- Tijjani Reijnders, gelandang Manchester City, menolak label "The Next De Bruyne" meski memuji perbandingan tersebut.
- Reijnders mendefinisikan dirinya sebagai gelandang serba bisa nomor delapan klasik dengan peran berbeda dari De Bruyne.
- Kekuatan utama Reijnders adalah penempatan posisi tepat untuk menciptakan peluang mencetak gol dalam setiap pertandingan.
Suara.com - Bermain gemilang di lini tengah Manchester City tak pelak mengundang perbandingan Tijjani Reijnders dengan Kevin De Bruyne.
Tijjani Reijnders diberi label The Next De Bruyne, tapi hal tersebut bukanlah sebuah pujian yang ia inginkan.
Kakak dari gelandang Timnas Indonesia, Eliano Reijnders ini secara tegas menolak perbandingan tersebut dan memilih untuk mendefinisikan identitasnya sendiri.
Sejak debut impresifnya, para analis mulai menyamakannya dengan maestro asal Belgia tersebut. Namun Tijjani dengan cepat menepis label itu.
Baginya meskipun perbandingan itu adalah sebuah pujian, peran dan kualitas yang ia miliki di lapangan sangatlah berbeda.

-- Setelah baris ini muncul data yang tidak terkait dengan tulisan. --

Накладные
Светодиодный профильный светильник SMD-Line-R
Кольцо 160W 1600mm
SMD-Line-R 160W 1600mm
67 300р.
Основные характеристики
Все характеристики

"Setelah debut saya melawan Wolves, para analis membandingkan saya dengan Kevin De Bruyne. Itu jelas pujian yang luar biasa. Tapi peran saya berbeda, kualitas saya berbeda," kata Tijjani Reijnders dikutip dari Tribuna.
Ia bahkan menegaskan bahwa ini bukanlah pertama kalinya ia meluruskan persepsi tersebut.

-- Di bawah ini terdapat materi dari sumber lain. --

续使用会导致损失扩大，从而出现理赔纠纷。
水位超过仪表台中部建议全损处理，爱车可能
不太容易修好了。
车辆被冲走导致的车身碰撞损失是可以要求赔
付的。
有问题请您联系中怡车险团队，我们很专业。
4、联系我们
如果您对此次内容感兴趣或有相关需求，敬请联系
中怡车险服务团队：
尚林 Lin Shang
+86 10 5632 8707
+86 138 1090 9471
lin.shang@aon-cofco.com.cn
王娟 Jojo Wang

"Saya sendiri sudah mengatakannya berkali-kali. Saya bukanlah De Bruyne yang baru," tambah pemain keturunan Indonesia ini.
Adapun Tijjani Reijnders mendefinisikan dirinya sebagai seorang gelandang serba bisa yang beroperasi sebagai nomor delapan klasik yang aktif bergerak dari kotak penalti sendiri hingga ke kotak penalti lawan.

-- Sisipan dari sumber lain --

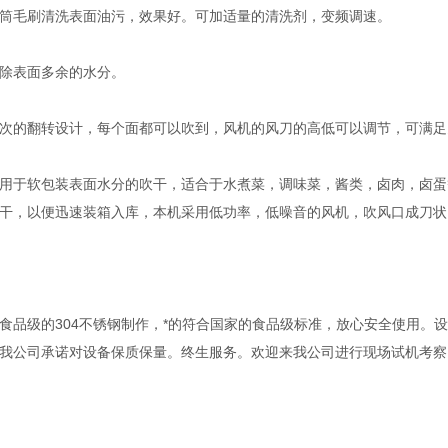
毛刷清洗表面油污，效果好。可加适量的清洗剂，变频调速。
表面多余的水分。
的翻转设计，每个面都可以吹到，风机的风刀的高低可以调节，可满足
于软包装表面水分的吹干，适合于水煮菜，调味菜，酱类，卤肉，卤蛋等
干，以便迅速装箱入库，本机采用低功率，低噪音的风机，吹风口成刀状
级的304不锈钢制作，*的符合国家的食品级标准，放心安全使用。设
我公司承诺对设备保质保量。终生服务。欢迎来我公司进行现场试机考察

Baca Juga: Aturan Berat Badan Pep Guardiola Jelang Laga Manchester City Lawan Nottingham Forest di Liga Inggris
"Saya gelandang serba bisa, tetapi saya terutama melihat diri saya sebagai pemain nomor delapan," kata Tijjani.
"Seorang pemain box-to-box, beroperasi di antara pertahanan dan serangan. Saya suka terlibat dalam membangun serangan dan di fase akhir," imbuhnya lagi.
Meskipun menolak perbandingan, Tijjani mengakui ada satu kesamaan: yakni kemampuan untuk menciptakan bahaya di depan gawang.
Ia menyoroti bahwa kekuatan terbesarnya adalah kemampuannya untuk menempatkan diri di posisi yang tepat untuk mencetak gol.
Meskipun keran golnya di City belum sederas saat ia masih berseragam AC Milan, ia sama sekali tidak khawatir. Baginya yang terpenting adalah proses untuk berada di posisi yang benar.
"Kemampuan terbesar saya adalah sering berada di posisi yang tepat untuk mencetak gol. Biasanya, saya mendapatkan setidaknya dua peluang bagus per pertandingan," kata Tijjani.